### TASKS FOR THIS EXERCISE
• a. Answer these questions from the WordNet overview, one per line:
(i) In what year were verbs added to WordNet?
(ii) Who largely created the entries?
(iii) What example is given for merging and alignment of resources?
• b. Copy the part of the WordNet overview starting at "The Good... •" and ending at "did early on)".

**** EXCERPTED PASSAGE ****

A bit of history • 1986: George Miller plans WordNet to test current theories of human semantic memory (Collins and Quillian, inter alia ) • 1987: verbs are added to WordNet • 1991: first release of WordNet version 1.0 • 1998 EuroWordNet (Piek Vossen) ... • 2002: WordNet goes Global • 2006: approx. 8,000 downloads daily WordNets in some 40 languages

The Good... • WordNet is freely available; Princeton provides user support • WordNet is customizable • Princeton releases serve as standards for the NLP community • WordNet is large: coverage and average polysemy are the same as those of standard collegiate dictionaries

...the Not So Good... • No (sufficiently large) corpus was available when WordNet was built. Entries are largely created by lexicographers • WordNet was an experiment. There was no prior model and no plan to build an NLP tool. Add-ons rather than re- design • Sparsity of relations and links was not an issue. Evidence for syntagmatic associations (Fillenbaum and Jones, inter alia ) was ignored • Duplicate, overlapping senses? Excessive polysemy? Not a problem if you consider WordNet as a thesaurus (as we did early on)

...and ome desiderata... • Users articulate ideas and needs for specific improvements • Sharing of resources and tools that can be folded into WordNet or speed up enhancements • Merging and alignment of resources (e.g., FrameNet-WN) • Communication, collaboration, division of labor among research teams and users rather than competition and duplication of efforts • Maintain balance of (psycho)linguistic/symbolic and statistical perspectives

Create few resources with many kinds of annotations, incl. --word senses --subjectivity (Wiebe) --temporal relations (Pustejovsky) --frames (Berkeley FrameNet) etc.

**** INFORMATION PROVIDED ****

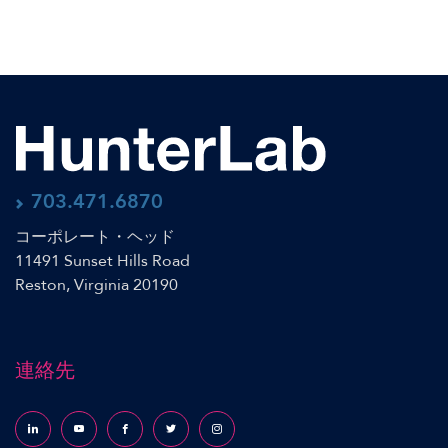
703.471.6870
コーポレート・ヘッド
11491 Sunset Hills Road
Reston, Virginia 20190
連絡先
Follow us on LinkedIn
Follow us on YouTube
Follow us on Facebook
Follow us on X (formerly Twitter)
Follow us on Instagram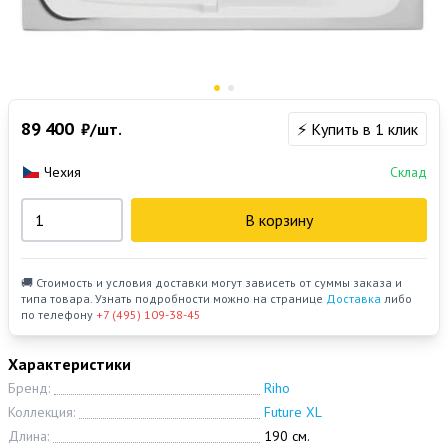
89 400
₽/шт.
⚡ Купить в 1 клик
Чехия
Склад
В корзину
🚚 Стоимость и условия доставки могут зависеть от суммы заказа и
типа товара. Узнать подробности можно на странице
Доставка
либо
по телефону
+7 (495) 109-38-45
Характеристики
Бренд:
Riho
Коллекция:
Future XL
Длина:
190 см.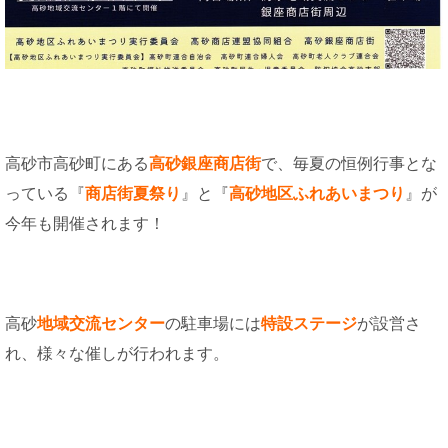
高砂市高砂町にある
高砂銀座商店街
で、毎夏の恒例行事とな
っている『
商店街夏祭り
』と『
高砂地区ふれあいまつり
』が
今年も開催されます！
高砂
地域交流センター
の駐車場には
特設ステージ
が設営さ
れ、様々な催しが行われます。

****

### RESPONSE LIST
• a.
(i) 1987
(ii) Lexicographers
(iii) FrameNet-WN

• b.
The Good... • WordNet is freely available; Princeton provides user support • WordNet is customizable • Princeton releases serve as standards for the NLP community • WordNet is large: coverage and average polysemy are the same as those of standard collegiate dictionaries

...the Not So Good... • No (sufficiently large) corpus was available when WordNet was built. Entries are largely created by lexicographers • WordNet was an experiment. There was no prior model and no plan to build an NLP tool. Add-ons rather than re- design • Sparsity of relations and links was not an issue. Evidence for syntagmatic associations (Fillenbaum and Jones, inter alia ) was ignored • Duplicate, overlapping senses? Excessive polysemy? Not a problem if you consider WordNet as a thesaurus (as we did early on)